= WHAT THE EXERCISE ASKS =
Only the lines below from the one containing "Figure 6. EPR" through the last line should be set down, exactly as written and with no pictures.
====== RECORDED INFORMATION ======
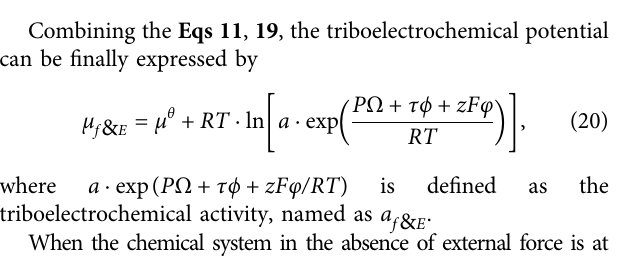
Frontiers in Chemistry |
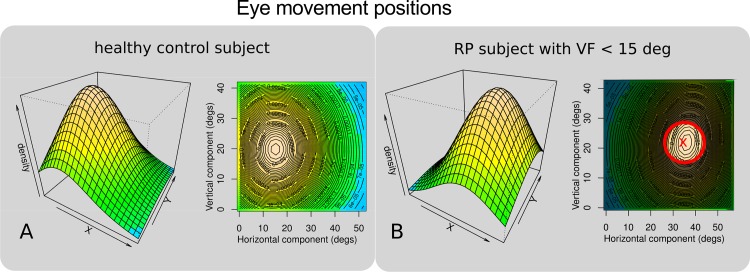
Perspective and contour plots of two-dimensional kernel density estimations of horizontal and vertical eye movement positions.Eye positions (horizontal and vertical on the abscissa and ordinate, respectively) and visual field horizontal diameters are given in degrees. Density represents the time the eye spent at any particular position (x,y) during the whole walk and are given in percentages. In 5A typical eye movement positions of a normal observer in the light condition are shown. In 5B are shown the typical eye movement positions of an RP patient (visual field depicted by the red circle surrounded by the shaded gray area) in the light condition.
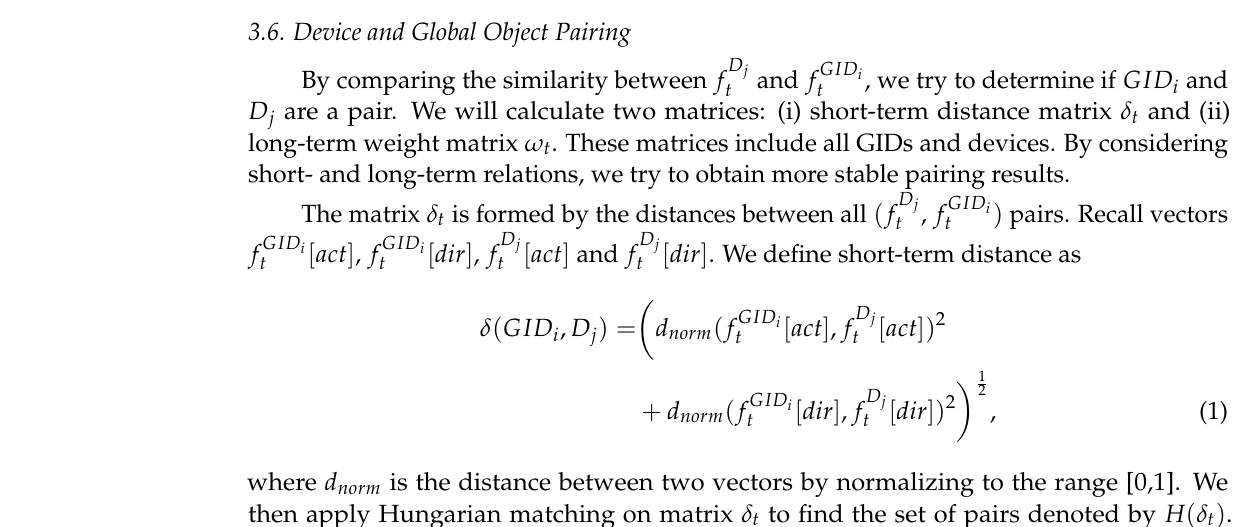
Figure 5. Feature extraction procedure for GID i and D j .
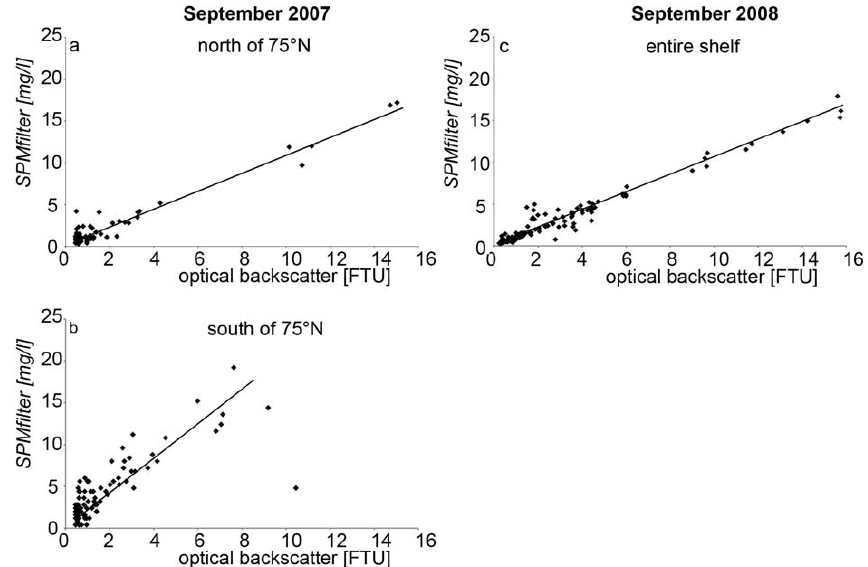
738 Fig. 5. Linear relation between concentrations derived from filtered water samples (SPM filter ) [mgL − 1 ] and optical backscatter measure- Interannual variability of surface and bottom sediment transport on the Laptev Sea shelf during summer - Wegner et al. ments in Formazine Turbidity Units [FTU] in September 2007 ( a : north of 75 ◦ N: R 2 = 0 . 949; p = 0 . 01; n = 101; b : south of 75 ◦ N: R 2 = 0 . 889; p = 0 . 01; n = 86) and in 2008 ( c : R 2 = 0 . 96; p = 0 . 01; n = 154).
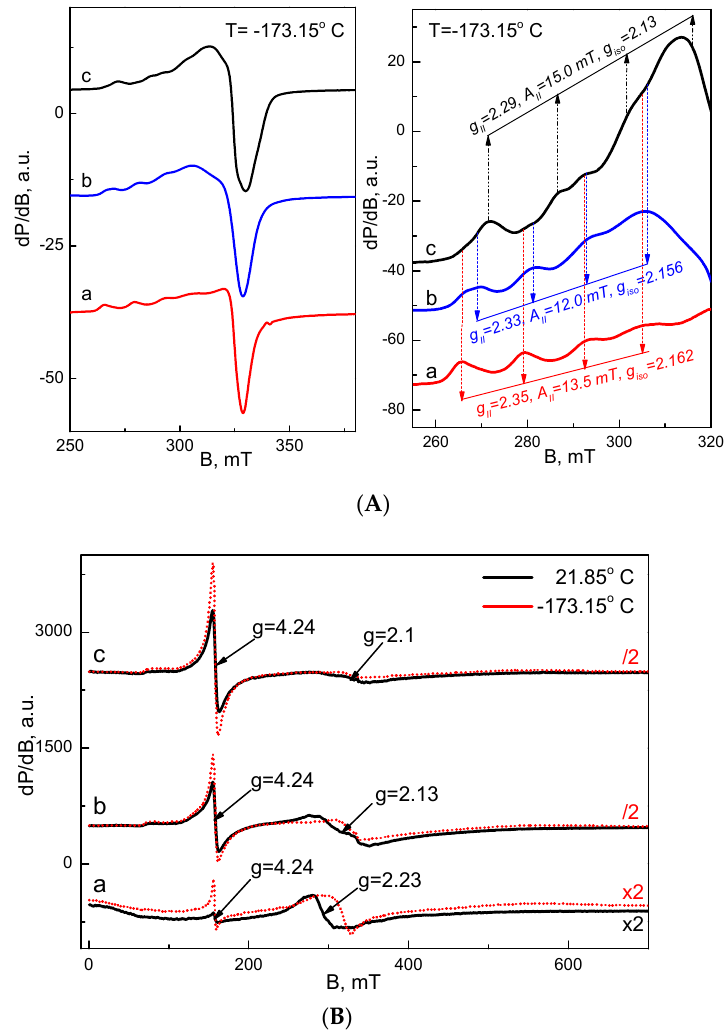
Figure 6. EPR spectra at − 173.15 °C of Cu 2+ ( A ) and at − 173.15 °C and 21.85 °C of Fe 3+ ( B ) complexes of: crPVA mat (a), cr(PVA/Ch) mat (b) and cr(PVA/Ch)/SQ (10 wt% SQ) mat (c). The EPR spectrum of the Cu 2+ complex of the crPVA mat consisted of an anisotropic signal with the following parameters: g || = 2.35, g ⊥ = 2.06 and A || = 13.5 mT (Figure 6A(a)). These parameters are in good agreement with those previously published [61–63] (Table 1). Table 1. EPR data for Cu 2+ complexes with different ligands—SQ, PVA and Ch. Cu 2+ Complex g II A II (mT) Cu 2+ -SQ (this work)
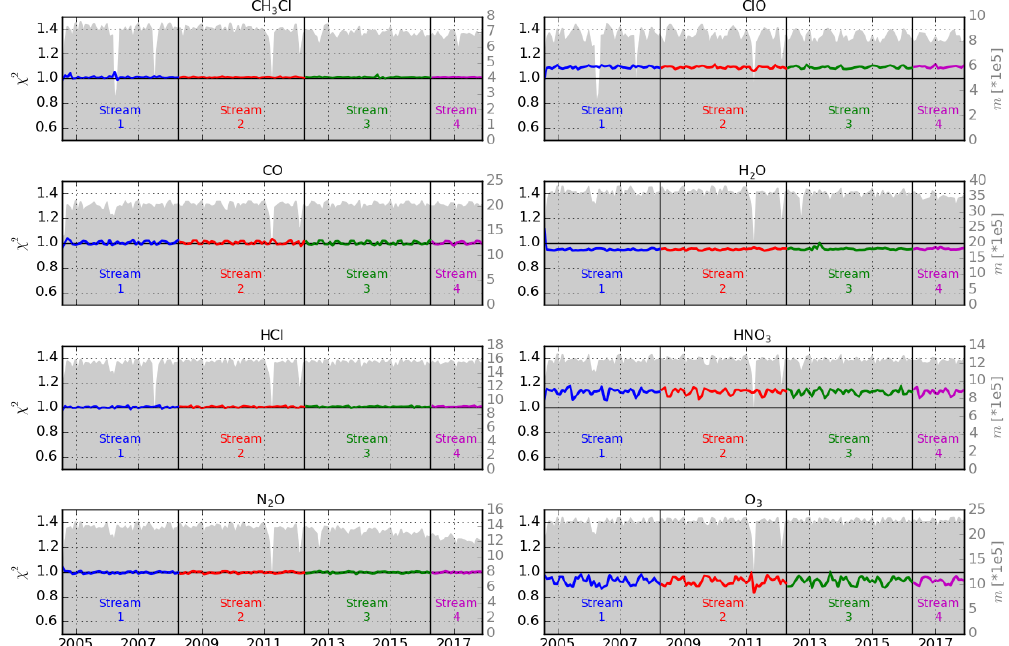
Figure 1. Time series of the monthly mean χ 2 for MLS assimilated species (coloured lines – one colour for each stream, left y axes) and the corresponding number of assimilated observations m (grey bars, right y axes). The horizontal black lines show the expected theoretical value of χ 2 = 1 and the vertical black lines show the dates of the transition between the different streams.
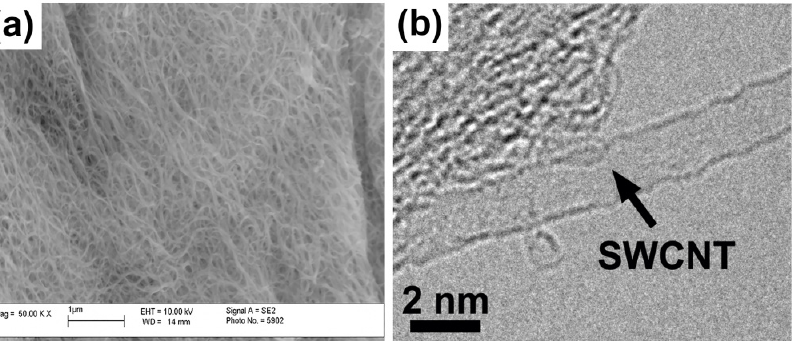
Figure 2. The SEM ( a ) (reprinted from [21], under the terms of the Creative Commons CC BY license) and TEM ( b ) images of the pristine SWCNTs (reprinted with permission from Springer, Applied Physics A, Kharlamova et al., Growth dynamics of inner tubes inside cobaltocene-filled single-walled carbon nanotubes) [22]. Copyright 2016).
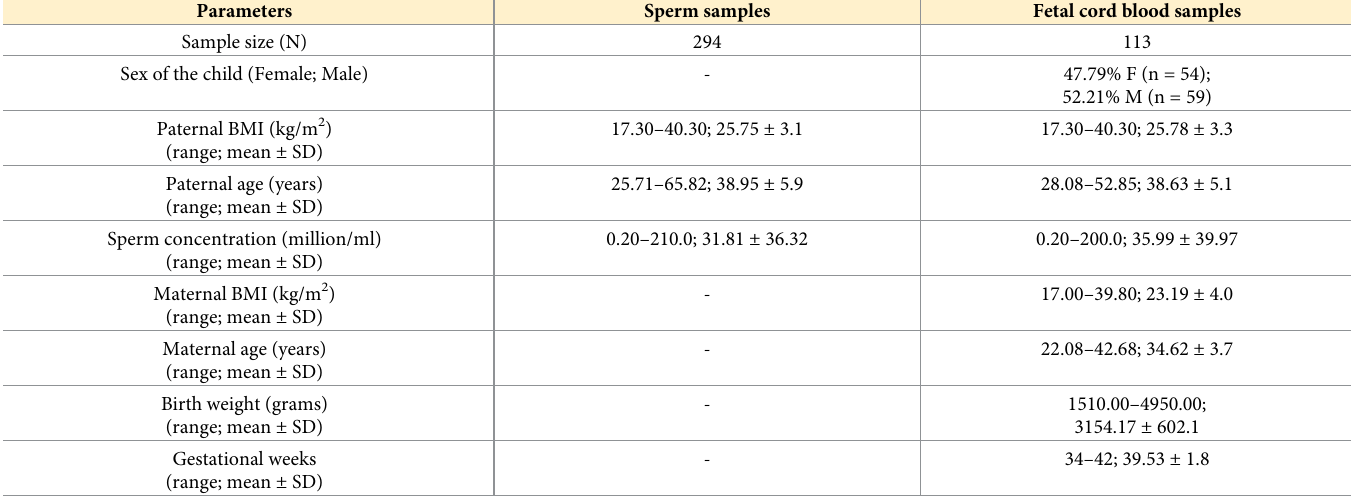
Table 1. Clinical parameters of the sperm and fetal cord blood samples. Parameters Sperm samples Fetal cord blood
======
= ANSWER TO THIS TASK =
Figure 6. EPR spectra at − 173.15 °C of Cu 2+ ( A ) and at − 173.15 °C and 21.85 °C of Fe 3+ ( B ) complexes of: crPVA mat (a), cr(PVA/Ch) mat (b) and cr(PVA/Ch)/SQ (10 wt% SQ) mat (c). The EPR spectrum of the Cu 2+ complex of the crPVA mat consisted of an anisotropic signal with the following parameters: g || = 2.35, g ⊥ = 2.06 and A || = 13.5 mT (Figure 6A(a)). These parameters are in good agreement with those previously published [61–63] (Table 1). Table 1. EPR data for Cu 2+ complexes with different ligands—SQ, PVA and Ch. Cu 2+ Complex g II A II (mT) Cu 2+ -SQ (this work)
Figure 1. Time series of the monthly mean χ 2 for MLS assimilated species (coloured lines – one colour for each stream, left y axes) and the corresponding number of assimilated observations m (grey bars, right y axes). The horizontal black lines show the expected theoretical value of χ 2 = 1 and the vertical black lines show the dates of the transition between the different streams.
Figure 2. The SEM ( a ) (reprinted from [21], under the terms of the Creative Commons CC BY license) and TEM ( b ) images of the pristine SWCNTs (reprinted with permission from Springer, Applied Physics A, Kharlamova et al., Growth dynamics of inner tubes inside cobaltocene-filled single-walled carbon nanotubes) [22]. Copyright 2016).
Table 1. Clinical parameters of the sperm and fetal cord blood samples. Parameters Sperm samples Fetal cord blood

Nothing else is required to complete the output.